Through the formula, we know that three specific values are needed.

Time consumed by a request (thread IO time + thread CPU time) the request calculation time (thread CPU time) number of CPU requests elapsed time

In the Web service container, you can use Filter to intercept the time spent before and after obtaining the request.

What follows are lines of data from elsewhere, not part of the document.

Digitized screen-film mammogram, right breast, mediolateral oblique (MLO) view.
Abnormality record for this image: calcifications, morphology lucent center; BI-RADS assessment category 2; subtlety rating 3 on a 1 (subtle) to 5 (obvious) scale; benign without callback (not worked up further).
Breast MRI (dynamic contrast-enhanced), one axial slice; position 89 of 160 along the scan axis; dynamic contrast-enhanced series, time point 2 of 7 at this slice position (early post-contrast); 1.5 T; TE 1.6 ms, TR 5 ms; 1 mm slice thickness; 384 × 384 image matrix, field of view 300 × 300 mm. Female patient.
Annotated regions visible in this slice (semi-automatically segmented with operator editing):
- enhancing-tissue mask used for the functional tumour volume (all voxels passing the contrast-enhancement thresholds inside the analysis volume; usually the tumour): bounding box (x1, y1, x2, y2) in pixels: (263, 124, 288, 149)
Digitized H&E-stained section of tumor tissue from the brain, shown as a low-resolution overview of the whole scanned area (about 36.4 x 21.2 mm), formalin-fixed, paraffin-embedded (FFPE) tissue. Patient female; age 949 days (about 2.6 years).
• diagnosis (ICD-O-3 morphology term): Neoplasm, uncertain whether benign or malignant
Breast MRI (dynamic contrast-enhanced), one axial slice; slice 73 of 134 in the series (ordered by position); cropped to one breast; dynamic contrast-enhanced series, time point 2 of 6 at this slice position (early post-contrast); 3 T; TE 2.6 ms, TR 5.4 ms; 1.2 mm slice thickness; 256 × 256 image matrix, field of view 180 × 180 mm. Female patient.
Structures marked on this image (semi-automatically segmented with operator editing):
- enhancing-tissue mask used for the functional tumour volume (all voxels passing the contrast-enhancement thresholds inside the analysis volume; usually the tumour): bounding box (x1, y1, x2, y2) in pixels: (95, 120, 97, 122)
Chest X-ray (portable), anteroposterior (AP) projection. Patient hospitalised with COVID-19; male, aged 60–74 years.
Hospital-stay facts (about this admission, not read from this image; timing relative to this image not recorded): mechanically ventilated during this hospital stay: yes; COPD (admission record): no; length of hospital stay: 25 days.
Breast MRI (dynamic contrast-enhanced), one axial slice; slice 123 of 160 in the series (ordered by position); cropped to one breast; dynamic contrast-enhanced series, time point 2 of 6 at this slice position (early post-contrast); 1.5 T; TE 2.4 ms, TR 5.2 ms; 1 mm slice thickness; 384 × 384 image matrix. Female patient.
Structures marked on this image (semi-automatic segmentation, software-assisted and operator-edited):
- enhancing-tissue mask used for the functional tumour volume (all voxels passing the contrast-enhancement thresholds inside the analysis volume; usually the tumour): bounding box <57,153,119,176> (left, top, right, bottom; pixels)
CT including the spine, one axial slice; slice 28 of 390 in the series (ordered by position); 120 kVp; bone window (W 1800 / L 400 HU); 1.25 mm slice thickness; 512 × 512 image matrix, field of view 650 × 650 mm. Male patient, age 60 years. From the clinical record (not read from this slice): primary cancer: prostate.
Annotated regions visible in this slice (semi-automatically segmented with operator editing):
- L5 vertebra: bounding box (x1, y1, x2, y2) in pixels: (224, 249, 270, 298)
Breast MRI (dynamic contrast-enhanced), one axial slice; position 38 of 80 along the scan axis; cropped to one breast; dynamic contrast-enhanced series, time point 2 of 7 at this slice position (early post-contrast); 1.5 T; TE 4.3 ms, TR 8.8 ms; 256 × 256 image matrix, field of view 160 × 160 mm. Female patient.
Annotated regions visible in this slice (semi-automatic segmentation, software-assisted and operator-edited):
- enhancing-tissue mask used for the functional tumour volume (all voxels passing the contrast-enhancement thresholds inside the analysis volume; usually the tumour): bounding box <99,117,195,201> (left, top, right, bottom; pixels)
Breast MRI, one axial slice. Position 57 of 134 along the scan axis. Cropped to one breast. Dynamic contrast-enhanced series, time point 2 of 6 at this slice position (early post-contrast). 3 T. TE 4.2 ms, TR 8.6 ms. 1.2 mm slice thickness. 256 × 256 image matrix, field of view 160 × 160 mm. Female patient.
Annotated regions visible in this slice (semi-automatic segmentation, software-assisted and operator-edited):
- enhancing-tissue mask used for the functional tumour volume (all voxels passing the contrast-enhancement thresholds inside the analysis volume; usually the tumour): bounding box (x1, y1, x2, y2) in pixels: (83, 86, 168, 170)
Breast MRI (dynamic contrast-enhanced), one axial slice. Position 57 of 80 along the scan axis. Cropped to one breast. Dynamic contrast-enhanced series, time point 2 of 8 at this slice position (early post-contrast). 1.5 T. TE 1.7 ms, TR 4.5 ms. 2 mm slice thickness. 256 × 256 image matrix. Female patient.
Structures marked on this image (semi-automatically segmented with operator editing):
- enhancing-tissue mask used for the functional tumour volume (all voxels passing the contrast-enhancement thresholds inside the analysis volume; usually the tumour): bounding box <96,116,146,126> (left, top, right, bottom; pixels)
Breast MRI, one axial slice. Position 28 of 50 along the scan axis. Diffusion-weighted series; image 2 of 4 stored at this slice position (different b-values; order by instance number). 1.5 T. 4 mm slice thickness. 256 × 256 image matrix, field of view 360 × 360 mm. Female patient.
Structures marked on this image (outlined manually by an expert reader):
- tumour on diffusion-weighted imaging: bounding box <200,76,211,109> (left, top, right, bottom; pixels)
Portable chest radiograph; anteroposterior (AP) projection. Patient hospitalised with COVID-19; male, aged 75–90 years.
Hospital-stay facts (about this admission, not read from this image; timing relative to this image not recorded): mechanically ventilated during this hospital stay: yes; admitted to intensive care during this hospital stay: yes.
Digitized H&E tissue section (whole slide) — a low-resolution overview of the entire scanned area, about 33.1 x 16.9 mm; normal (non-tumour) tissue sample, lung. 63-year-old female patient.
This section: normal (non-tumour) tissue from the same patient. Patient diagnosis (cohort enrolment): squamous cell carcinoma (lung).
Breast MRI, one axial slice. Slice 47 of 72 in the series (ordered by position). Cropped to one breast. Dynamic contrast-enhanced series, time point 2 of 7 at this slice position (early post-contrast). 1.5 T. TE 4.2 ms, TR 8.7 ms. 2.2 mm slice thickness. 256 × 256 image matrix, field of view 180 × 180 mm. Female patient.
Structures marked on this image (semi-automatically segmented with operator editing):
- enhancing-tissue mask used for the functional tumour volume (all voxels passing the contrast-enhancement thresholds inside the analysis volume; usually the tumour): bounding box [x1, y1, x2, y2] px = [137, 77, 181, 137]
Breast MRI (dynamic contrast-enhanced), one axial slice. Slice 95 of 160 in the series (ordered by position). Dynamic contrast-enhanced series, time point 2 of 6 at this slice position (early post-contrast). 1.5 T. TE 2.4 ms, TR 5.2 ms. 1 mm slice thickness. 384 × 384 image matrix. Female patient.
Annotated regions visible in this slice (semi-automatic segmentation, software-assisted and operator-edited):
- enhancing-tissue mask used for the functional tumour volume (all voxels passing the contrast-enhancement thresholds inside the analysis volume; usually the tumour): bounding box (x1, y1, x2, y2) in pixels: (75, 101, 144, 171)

Public class MoniterFilter implements Filter {private static final Logger logger = LoggerFactory.getLogger (MoniterFilter.class); @ Override public void doFilter (ServletRequest request, ServletResponse response, FilterChain chain) throws IOException, ServletException {long start = System.currentTimeMillis (); HttpServletRequest httpRequest = (HttpServletRequest) request; HttpServletResponse httpResponse = (HttpServletResponse) response; String uri = httpRequest.getRequestURI (); String params = getQueryString (httpRequest) Try {chain.doFilter (httpRequest, httpResponse);} finally {long cost = System.currentTimeMillis ()-start; logger.info ("access url [{} {}], cost time [{}] ms)", uri, params, cost);} private String getQueryString (HttpServletRequest req) {StringBuilder buffer = new StringBuilder ("?"); Enumeration emParams = req.getParameterNames () Try {while (emParams.hasMoreElements ()) {String sParam = emParams.nextElement (); String sValues = req.getParameter (sParam); buffer.append (sParam) .append ("=") .append (sValues) .append ("&");} return buffer.substring (0, buffer.length ()-1) } catch (Exception e) {logger.error ("get post arguments error", buffer.toString ());} return ";}} CPU calculation time

CPU calculation time = total request time-CPU IO time

Suppose the request has an operation to query DB, as long as you know the CPU IO time of the query DB, the calculation time will come out. Let's take a look at how to keep it simple and clearly record the DB query time. It takes time to get thread IO by adding AOP sections through (JDK dynamic proxy / CGLIB). The code is as follows, please see

Public class DaoInterceptor implements MethodInterceptor {private static final Logger logger = LoggerFactory.getLogger (DaoInterceptor.class); @ Override public Object invoke (MethodInvocation invocation) throws Throwable {StopWatch watch = new StopWatch (); watch.start (); Object result = null; Throwable t = null; try {result = invocation.proceed ();} catch (Throwable e) {t = e = = null? Null: e.getCause (); throw e;} finally {watch.stop (); logger.info ("({} ms)", watch.getTotalTimeMillis ());} return result;}} CPU number

The number of logical CPU, the number of CPU referenced when setting the thread pool size

Cat / proc/cpuinfo | grep "processor" | wc-l summary

It is not easy to configure the thread pool size properly, but through the above formula and specific code, we can quickly and quickly calculate the size of the thread pool. In the end, however, we still need to fine-tune through the stress test, and only through the test of the stress test can we finally ensure that the configuration size is accurate.